Figure 3 has several exaggerations in scale to make it more obvious. First, the time between job runs for a processor is smaller than is shown in the form of gaps between boxes. Second, the actual jobs are multiples of the finest tile granularity which is a 128 pixel tile (32 by 4). We chose this size for two reasons: cache coherency for the pixels and data cache coherency for the scene. The first reason is dictated by the machine architecture which uses 128 byte cache lines (32 4-byte pixels). With a minimum task granularity of a cache line, false sharing between image tiles is eliminated. A further advantage of using a tile is data cache reuse for the scene geometry. Since primary rays exhibit good spatial coherence, our system takes advantage of this with the 32 by 4 pixel tile.

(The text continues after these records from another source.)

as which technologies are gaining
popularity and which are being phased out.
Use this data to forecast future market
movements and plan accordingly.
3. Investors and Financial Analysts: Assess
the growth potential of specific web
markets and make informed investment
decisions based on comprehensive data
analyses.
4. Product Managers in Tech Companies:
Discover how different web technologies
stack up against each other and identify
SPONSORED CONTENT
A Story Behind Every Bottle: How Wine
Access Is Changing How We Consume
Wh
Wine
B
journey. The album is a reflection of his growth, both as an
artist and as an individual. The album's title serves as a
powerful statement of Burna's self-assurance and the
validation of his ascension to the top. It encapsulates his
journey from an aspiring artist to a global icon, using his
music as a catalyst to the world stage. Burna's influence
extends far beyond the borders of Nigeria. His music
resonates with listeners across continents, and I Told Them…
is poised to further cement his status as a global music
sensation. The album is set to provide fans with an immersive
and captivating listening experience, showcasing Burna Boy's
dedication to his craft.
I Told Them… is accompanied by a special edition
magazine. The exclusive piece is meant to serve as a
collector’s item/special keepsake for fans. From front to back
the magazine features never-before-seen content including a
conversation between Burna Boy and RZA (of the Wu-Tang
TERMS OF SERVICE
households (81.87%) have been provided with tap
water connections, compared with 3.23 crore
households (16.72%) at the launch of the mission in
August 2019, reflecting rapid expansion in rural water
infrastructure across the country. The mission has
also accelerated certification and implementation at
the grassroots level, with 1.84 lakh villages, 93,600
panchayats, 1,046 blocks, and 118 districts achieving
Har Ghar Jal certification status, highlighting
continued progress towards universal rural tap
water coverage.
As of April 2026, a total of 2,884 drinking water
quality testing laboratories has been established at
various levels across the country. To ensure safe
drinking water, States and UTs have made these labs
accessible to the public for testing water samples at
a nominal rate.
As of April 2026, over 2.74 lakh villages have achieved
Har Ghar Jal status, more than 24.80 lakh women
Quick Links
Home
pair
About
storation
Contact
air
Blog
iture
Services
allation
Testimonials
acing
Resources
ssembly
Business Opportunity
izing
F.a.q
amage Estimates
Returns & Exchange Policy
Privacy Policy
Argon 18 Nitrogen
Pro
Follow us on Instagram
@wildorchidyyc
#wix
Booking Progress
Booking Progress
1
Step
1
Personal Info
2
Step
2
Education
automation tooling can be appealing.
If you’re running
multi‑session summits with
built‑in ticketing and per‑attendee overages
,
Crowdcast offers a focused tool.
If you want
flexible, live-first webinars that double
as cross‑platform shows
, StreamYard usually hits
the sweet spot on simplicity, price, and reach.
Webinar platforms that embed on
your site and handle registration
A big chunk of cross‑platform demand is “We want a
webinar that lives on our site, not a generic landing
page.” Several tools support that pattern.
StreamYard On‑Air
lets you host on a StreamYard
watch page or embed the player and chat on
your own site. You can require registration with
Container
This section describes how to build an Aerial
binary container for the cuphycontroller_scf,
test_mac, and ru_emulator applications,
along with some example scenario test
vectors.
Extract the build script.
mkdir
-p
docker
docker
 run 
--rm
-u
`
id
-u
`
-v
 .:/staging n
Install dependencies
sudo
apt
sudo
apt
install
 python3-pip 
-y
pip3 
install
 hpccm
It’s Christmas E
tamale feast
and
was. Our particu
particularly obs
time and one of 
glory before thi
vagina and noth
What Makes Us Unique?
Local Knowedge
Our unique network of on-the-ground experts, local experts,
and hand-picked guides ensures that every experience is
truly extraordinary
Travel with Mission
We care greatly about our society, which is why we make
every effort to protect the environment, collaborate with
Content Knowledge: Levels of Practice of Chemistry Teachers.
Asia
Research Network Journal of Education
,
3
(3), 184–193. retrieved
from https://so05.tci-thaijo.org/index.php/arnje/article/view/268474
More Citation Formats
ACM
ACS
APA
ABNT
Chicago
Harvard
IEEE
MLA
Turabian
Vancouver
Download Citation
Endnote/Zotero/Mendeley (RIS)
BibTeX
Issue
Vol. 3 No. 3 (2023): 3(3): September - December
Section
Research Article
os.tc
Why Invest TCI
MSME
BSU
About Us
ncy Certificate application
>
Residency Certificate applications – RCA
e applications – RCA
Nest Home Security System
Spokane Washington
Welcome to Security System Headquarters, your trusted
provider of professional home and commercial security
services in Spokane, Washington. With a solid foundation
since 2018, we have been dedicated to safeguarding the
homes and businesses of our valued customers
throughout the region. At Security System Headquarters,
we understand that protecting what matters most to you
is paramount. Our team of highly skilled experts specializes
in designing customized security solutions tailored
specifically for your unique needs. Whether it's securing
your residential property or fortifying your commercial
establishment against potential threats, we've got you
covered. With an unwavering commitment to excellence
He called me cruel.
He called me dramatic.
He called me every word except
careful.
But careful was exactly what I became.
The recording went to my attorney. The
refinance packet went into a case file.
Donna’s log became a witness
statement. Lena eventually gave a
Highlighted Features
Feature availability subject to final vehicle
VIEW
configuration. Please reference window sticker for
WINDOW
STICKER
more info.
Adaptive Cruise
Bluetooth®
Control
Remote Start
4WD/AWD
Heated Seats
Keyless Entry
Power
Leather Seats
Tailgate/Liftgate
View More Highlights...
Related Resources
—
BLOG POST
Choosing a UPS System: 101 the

Figure 4: Performance results for varying numbers of processors for a single view of the scene shown in Figure 16.
Figure 5:
The implementation of the work queue assignment uses the hardware fetch and op counters on the Origin architecture. This allows efficient access to the central work queue resource. This approach to dividing the work between processors seems to scale very well. In Figure 4 we show the scalability for the room scene shown in Figure 16. We used up to 64 processor (all that are available locally) and found that up through about 48 we achieved almost ideal performance. Above 48 there is a slight drop off. We also show performance data for interactively ray tracing the iso-surfaces of the visible female dataset in Figure 5. For this data we had access to a 128 processor machine and found nearly ideal speed ups for up to 128 processors.
Since most scenes fit within the secondary cache of the processor (4 Mb), the memory bandwidth used is very small. The room scene, shown in Figure 4 uses an average of 9.4 Mb/s of main memory bandwidth per processor. Ironically, rendering a scene with a much larger memory footprint (rendering of isosurfaces from the visible female dataset [23]) uses only 2.1 to 8.4 Mb/s of main memory bandwidth. These statistics were gathered using the SGI perfex utility, benchmarked with 60 processors.
Since ray tracing is an inherently parallel algorithm, efficient scaling is limited by only two factors: Load balance and synchronization. The dynamic work assignment scheme described earlier is used to limit the effect of load imbalance. Synchronization for each frame can limit scaling due to the overhead of the barrier. The standard barrier provided in Irix requires an average of 5 milliseconds to synchronize 64 processors, which limits the scaling at high framerates. An efficient barrier was implemented using the ``fetchop'' atomic fetch-and-op facilities in the Origin. A barrier operation consumes 61 microseconds on average, which is an insignificant percentage of the frame time.